Schlechtes Kokain verkauft? Vater und Bruder reisen nach Konstanz und wollen die Sache regeln

Auf Videos, die während der Verhandlung gezeigt wurden, war zu sehen, was dann geschah. Der Vater und die beiden Söhne bedrängten den mutmaßliche Dealer und schlugen ihn. Der Vater, selbst ein ehemaliger Kokainsüchtiger, hatte dabei eine führende Rolle inne. Sie verlangten das Geld für die Drogen zurück. Nicht zu sehen war, wie Vater und Sohn eine Geldsumme und das Handy des mutmaßlichen Dealers mitnahmen. Vor Gericht wurde die Frage diskutiert, ob dies ein Raub sei oder nicht.

Die Verteidiger sahen beim Süchtigen gar keine Beteiligung am Raub, und führten für den Vater und den Sohn an, es sei unrealistisch, anzunehmen, dass diese 200 Kilometer weit gefahren seien, um jemanden zu berauben. Sie hätten den Dealer nur zur Rede stellen wollen. Der Staatsanwalt kam zum Schluss, alle drei hätten sich des Raubes und der gefährlichen Körperverletzung schuldig gemacht.

Richterin entscheidet: Das ist Selbstjustiz und nicht zu tolerieren

Richterin Friederike Güttich sagte, das Motiv sei nachvollziehbar, aber Selbstjustiz nicht tolerierbar. Der Vater bekam ein Jahr und zehn Monate auf Bewährung, der Sohn ein Jahr und drei Monate, ebenfalls auf Bewährung. Beim Süchtigen sah das Gericht keine Beteiligung am Raub.

Dem 30-Jährigen steht eine große Aufgabe bevor. Der psychologische Sachverständige führte vor Gericht aus: Kokain mache schnell abhängig und beeinflusse die Stimmung massiv. Sobald die Wirkung des Stoffs nachlasse, beginne ein Leidensprozess. Der Körper und auch die Psyche seien erschöpft. Der Konsument sehne sich nach Ruhe und Rückzug. Diese Zeit sei durch Depression und Reizbarkeit geprägt.

Das Rauschgift hat eine Familie zerstört, und der Weg aus der Sucht ist extrem schwer

Schon der erste Verhandlungstag hatte gezeigt, wie sehr das Rauschgift eine ganze Familie zerstören kann.

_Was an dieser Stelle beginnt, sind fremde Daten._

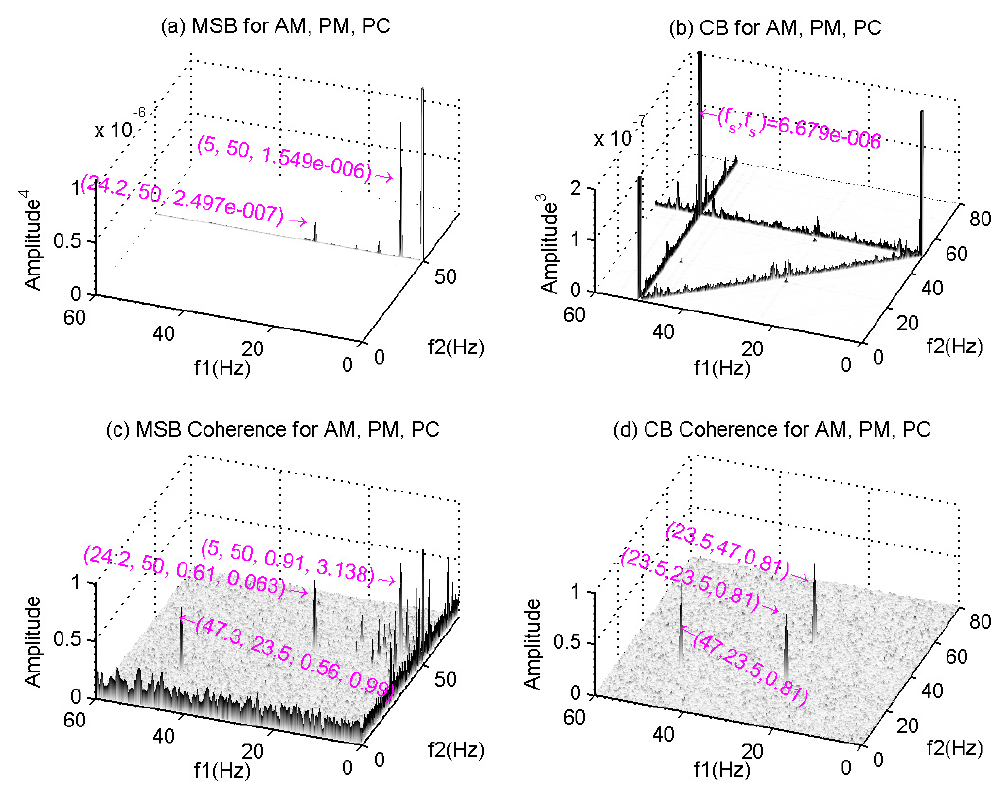
Figure 2. MSB and CB of simulated signal.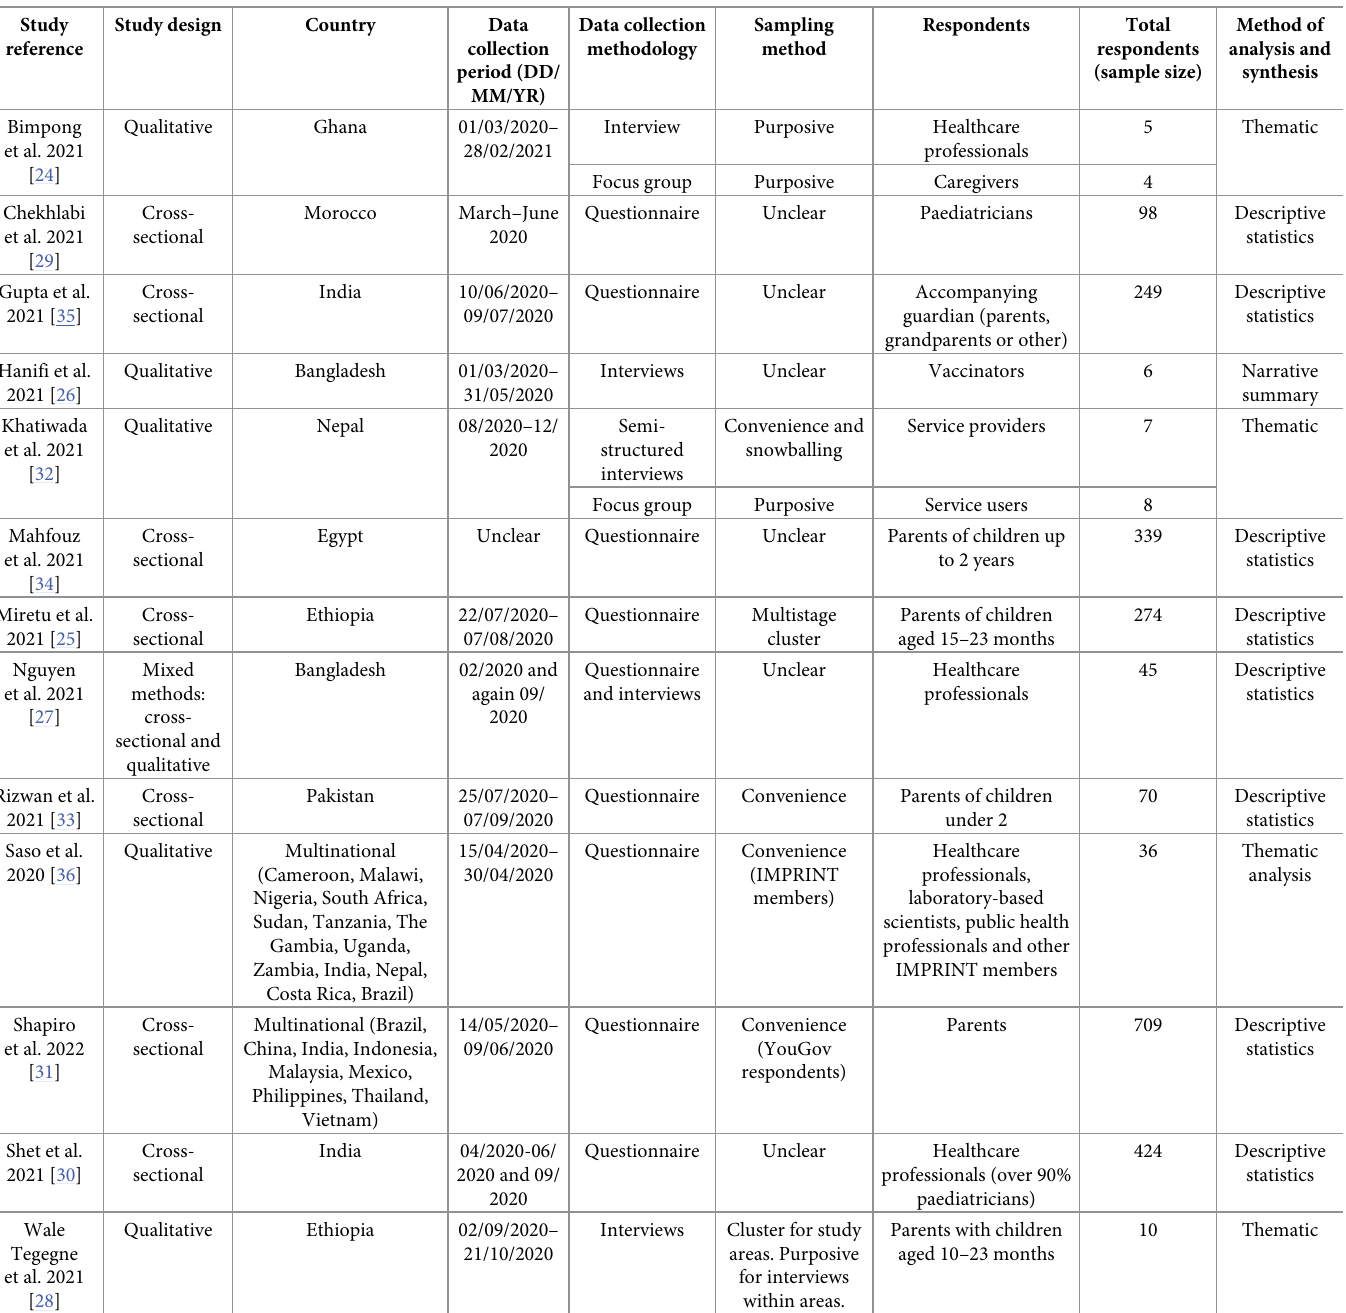
Table 3. Characteristics of each included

Nun bestätigt auch der Gutachter: Es brauche schon eine sehr starke Persönlichkeit, um durch dieses Tal gehen zu können. Bei Kokain gelte deshalb: Kontrollierter Konsum gehe in der Regel geht schief. Und die Therapie gelte als besonders kompliziert.

Die Urteile wurden nicht unmittelbar rechtskräftig. Die Verurteilten können Revision oder Berufung einlegen.